Transparency is core to Garage Inference. Every submission must include:

01

Working demo or deployed application

Live URL, video walkthrough, or reproducible local setup. It must run. A working demo (deployed web app, video walkthrough, or installable project) — no slide decks, no "imagine if this worked."

02

Source code on GitHub

Public repo with a clean README. Include setup instructions that actually work. Someone should be able to clone, install, and run your project without asking you questions.

03

Exact model declaration

"Qwen 3 4B Q4_K_M" — not "a small Llama model." Specify where inference runs: local (CPU/GPU, RAM, device) or cloud API (provider and tier). Include quantization details if applicable — format, precision, tooling.

04

Technical writeup

Explain which model(s) you used and why, what problem you solved, what engineering techniques you used to compensate for model weakness. Be honest about the division of labor — if your RAG pipeline does 90% of the work and the LLM just formats the answer, say so. That's not a weakness — that's smart engineering.

05

Cost & performance metrics

Total API cost if using cloud models — actual dollars spent during development and for the demo. Screenshots of billing dashboards are appreciated.

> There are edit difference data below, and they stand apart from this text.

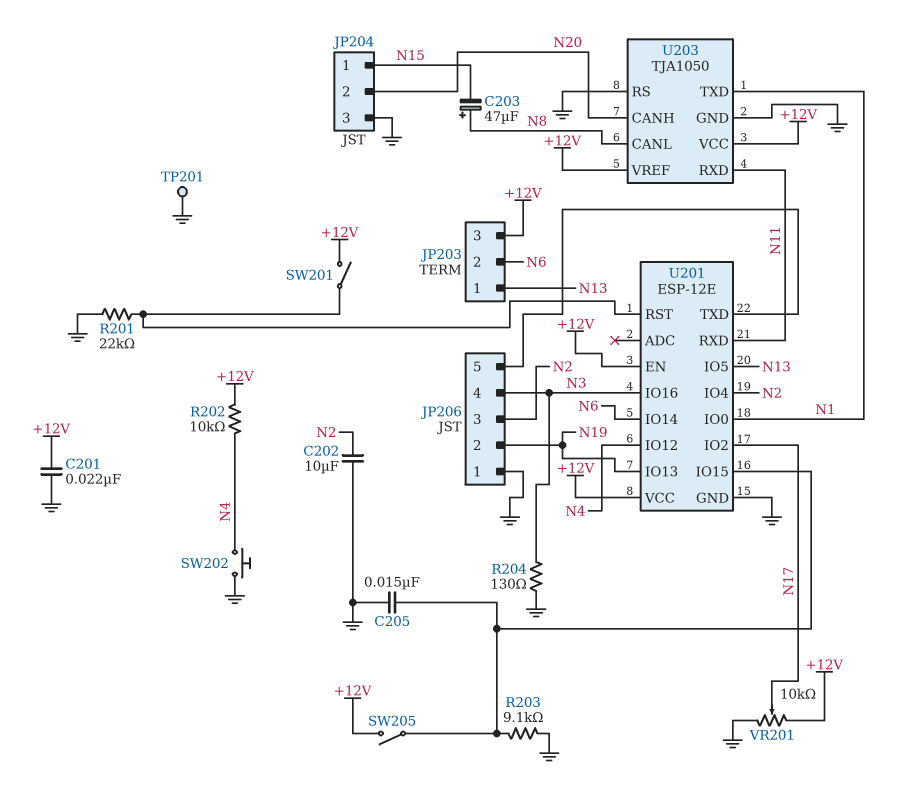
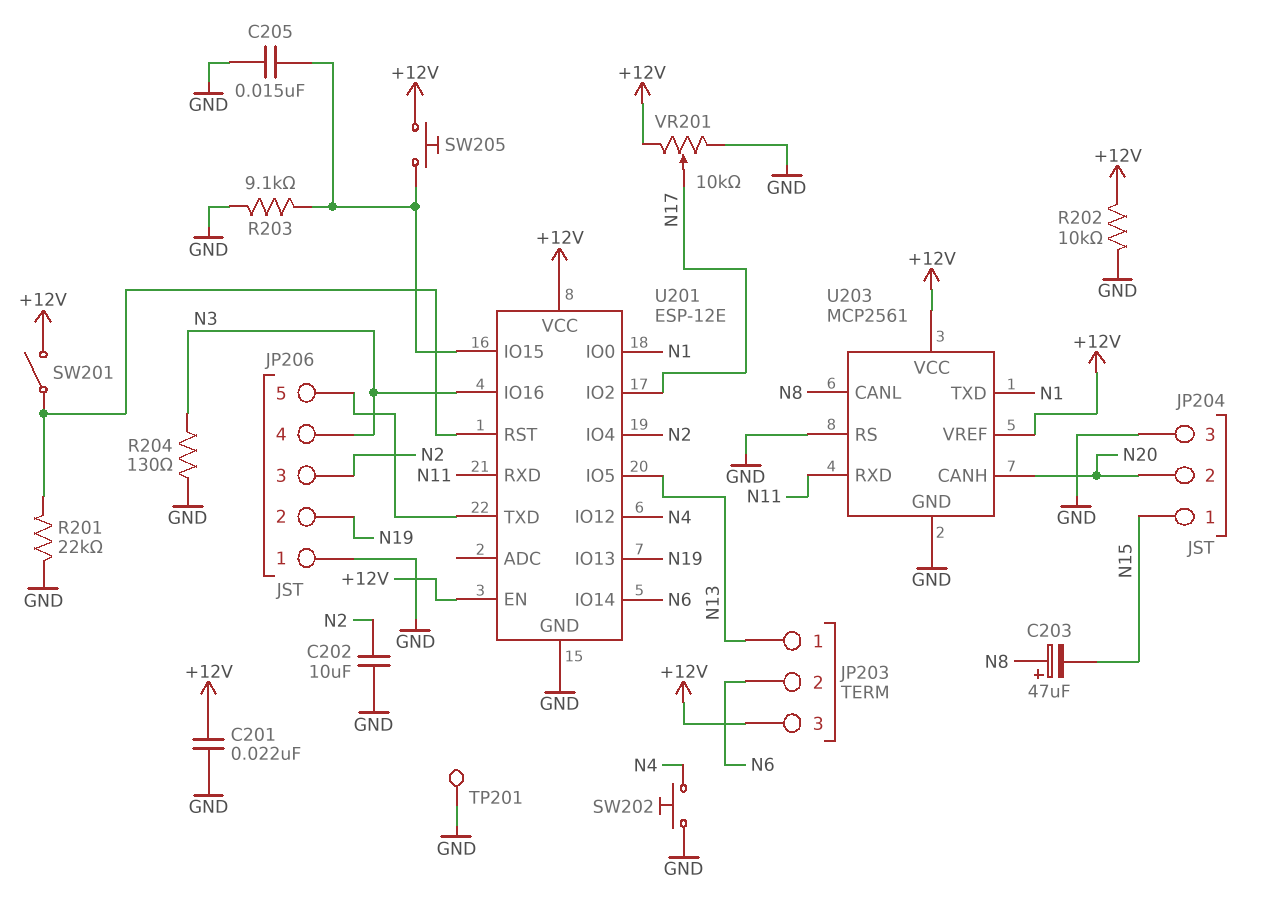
R202: 10k (+12V, N4) -> 10k (+12V, GND)
SW205: switch (+12V, U201/IO15) -> button (+12V, U201/IO15)
U203: TJA1050 -> MCP2561

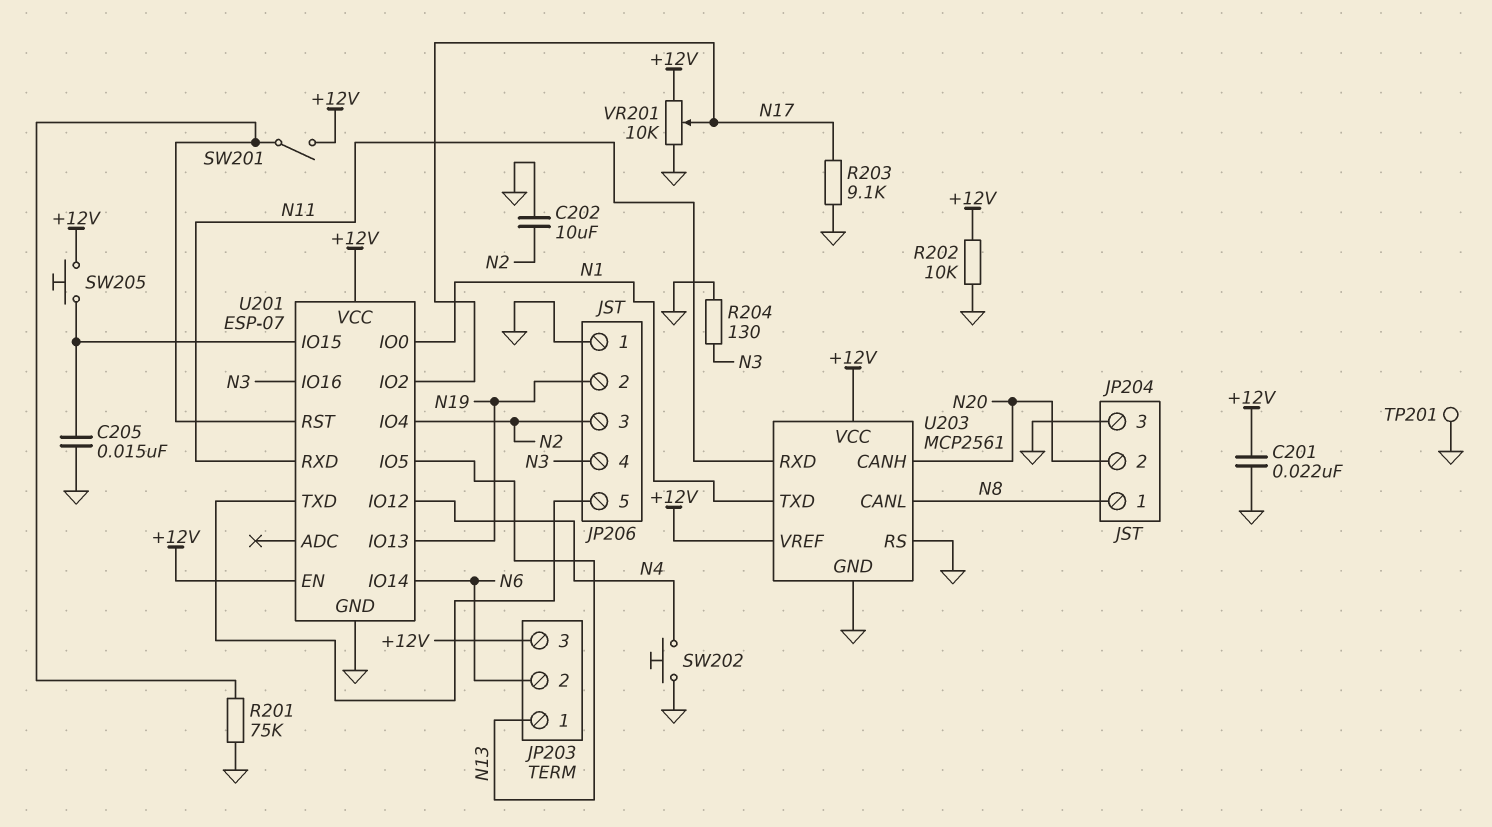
C203: 47uF (plus N8, minus N15) -> none
JP204 pin 1: N15 -> N8
R201: 22k (GND, U201/RST) -> 75k (GND, U201/RST)
R203: 9.1k (GND, U201/IO15) -> 9.1k (GND, N17)
U201: ESP-12E -> ESP-07

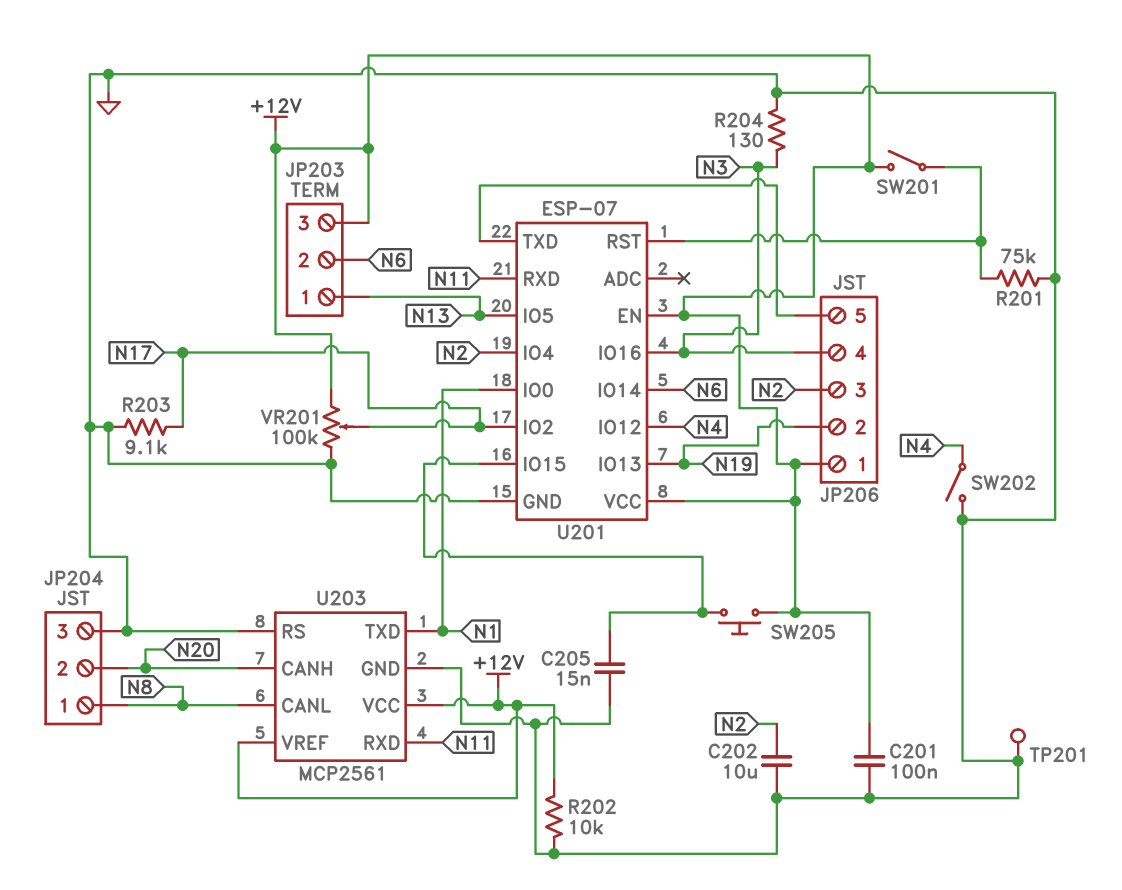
C201: 22nF (+12V, GND) -> 100nF (+12V, GND)
JP206 pin 1: GND -> +12V
SW202: button (GND, N4) -> switch (GND, N4)
VR201: 10k (+12V, GND, wiper N17) -> 100k (+12V, GND, wiper N17)

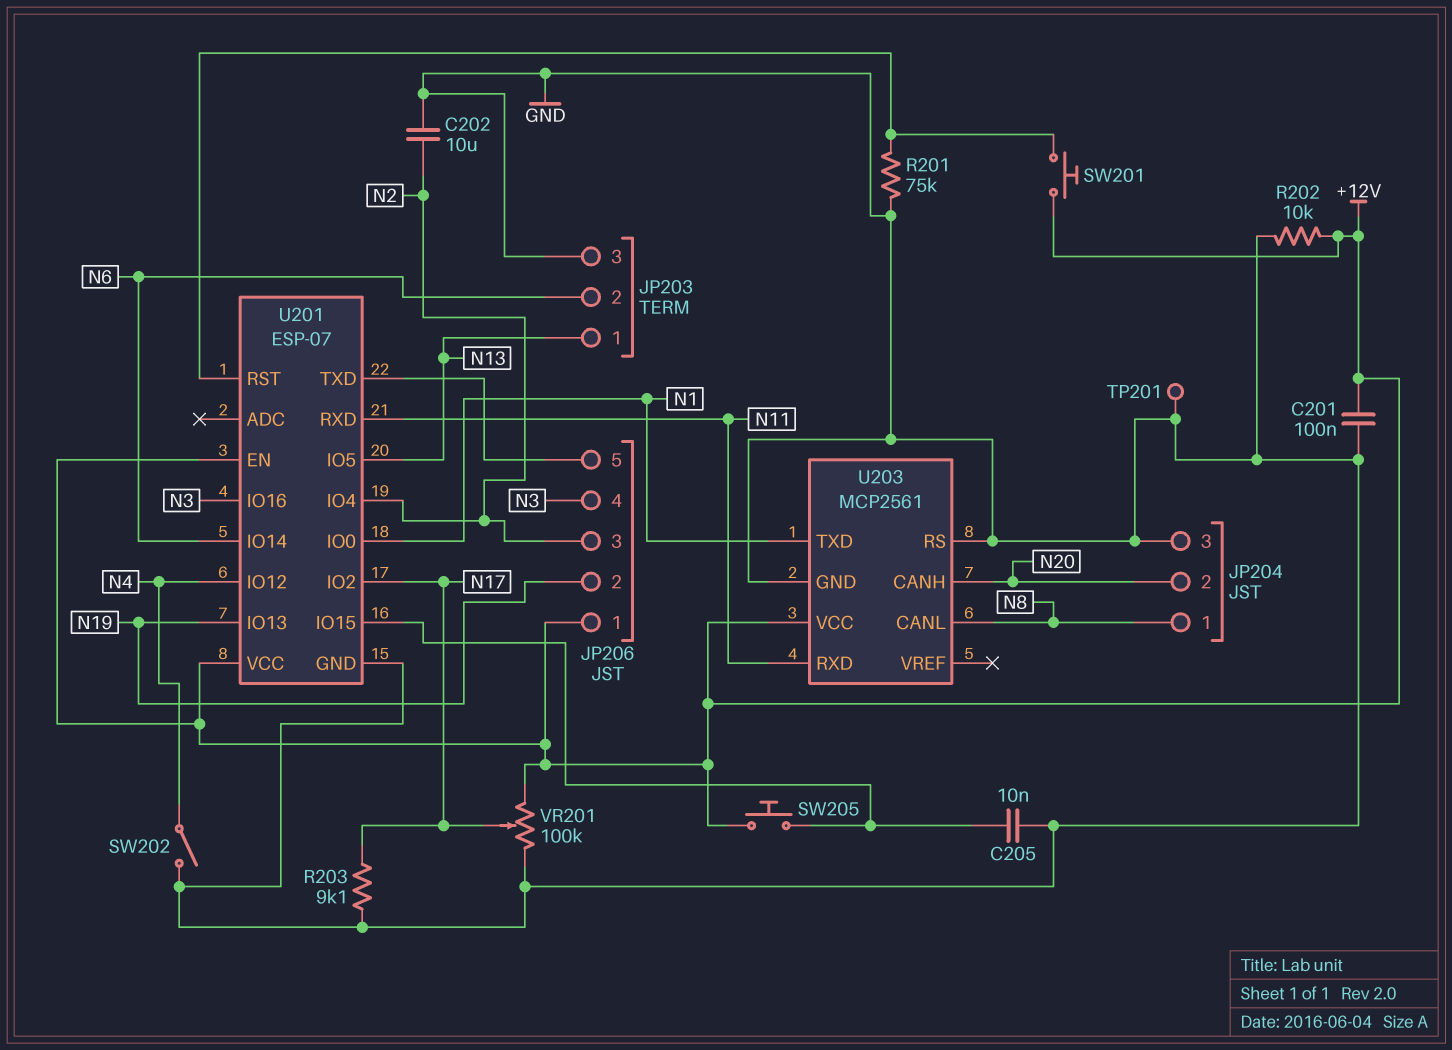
C205: 15nF (GND, U201/IO15) -> 10nF (GND, U201/IO15)
JP203 pin 3: +12V -> GND
R204: 130 (GND, N3) -> none
SW201: switch (+12V, U201/RST) -> button (+12V, U201/RST)
U203 pin VREF: +12V -> none

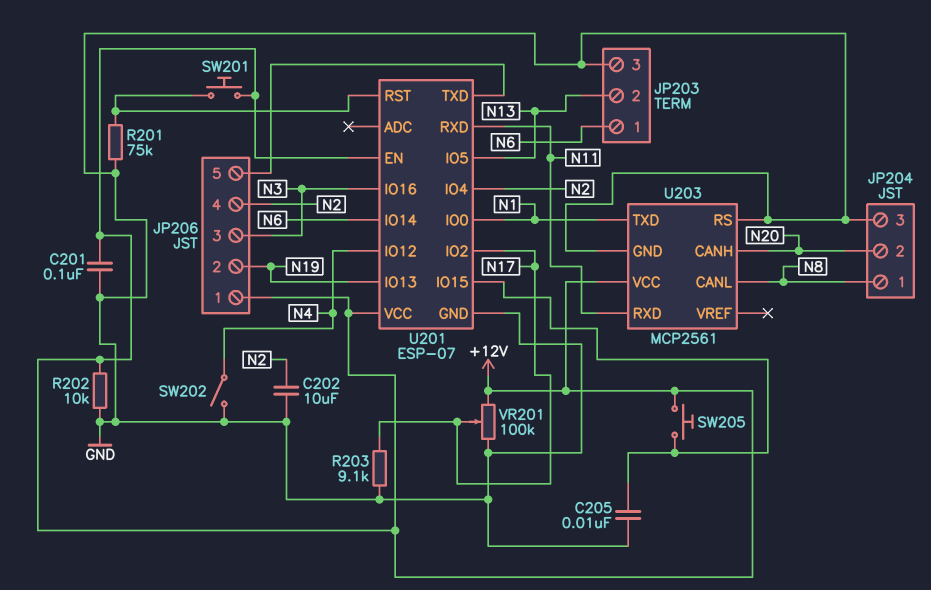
JP203 pin 1: N13 -> N6
JP203 pin 2: N6 -> N13
JP206 pin 3: N2 -> N3
JP206 pin 4: N3 -> N2
TP201: test point (GND) -> none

Latency, accuracy, tokens per second — whatever matters for your use case.

06

2-minute demo video & known failures

Screen recording showing the project in action. Plus: where does the model still break? What inputs produce garbage? Judges respect honesty — and it helps them understand the real "wow gap."

Who's judging.

We're finalizing the judging panel. Expect people who've shipped real products with small models, not just benchmarked them. Follow us on Discord for announcements.

TBA

TBA

Judge details coming soon.

TBA

TBA

Judge details coming soon.

TBA

TBA

Judge details coming soon.

We're still looking for judges. If you have experience shipping with small/local models and want to help evaluate projects, reach out at hello@raptors.dev.

Why we build in garages.

The name says it. The best companies started in garages. The best music came from garage bands. The best hacking happens when you strip away resources and rely on raw ingenuity.

Frontier models are impressive. But they're also expensive, rate-limited, dependent on someone else's infrastructure, and inaccessible to most builders on the planet. The cheapest models — the ones nobody writes blog posts about, the ones that sit at the bottom of every leaderboard, the ones companies release as an afterthought next to their flagship — that's where the real democratization of AI lives.

There are billions of people and millions of developers who will never have a $200/month API budget. There are use cases that will never justify the cost of a frontier model. There are devices that will never connect to a cloud endpoint. The future of AI isn't just the biggest model — it's the smallest model that still gets the job done.

This hackathon is about proving that future is already here. No cloud budget required. No GPU cluster. Just the weakest model you can find and the smartest engineering you can muster.

Build something that makes people forget the model is cheap.

The current is shifting.

The interesting work isn't happening on billion-dollar clusters. It's on laptops, single GPUs, and free-tier endpoints. Builders who treat constraints as architecture decisions, not limitations. Quantized weights, prompt chains, systems running on hardware nobody expected them to run on — that's where the signal is. Capability per dollar is the metric that matters.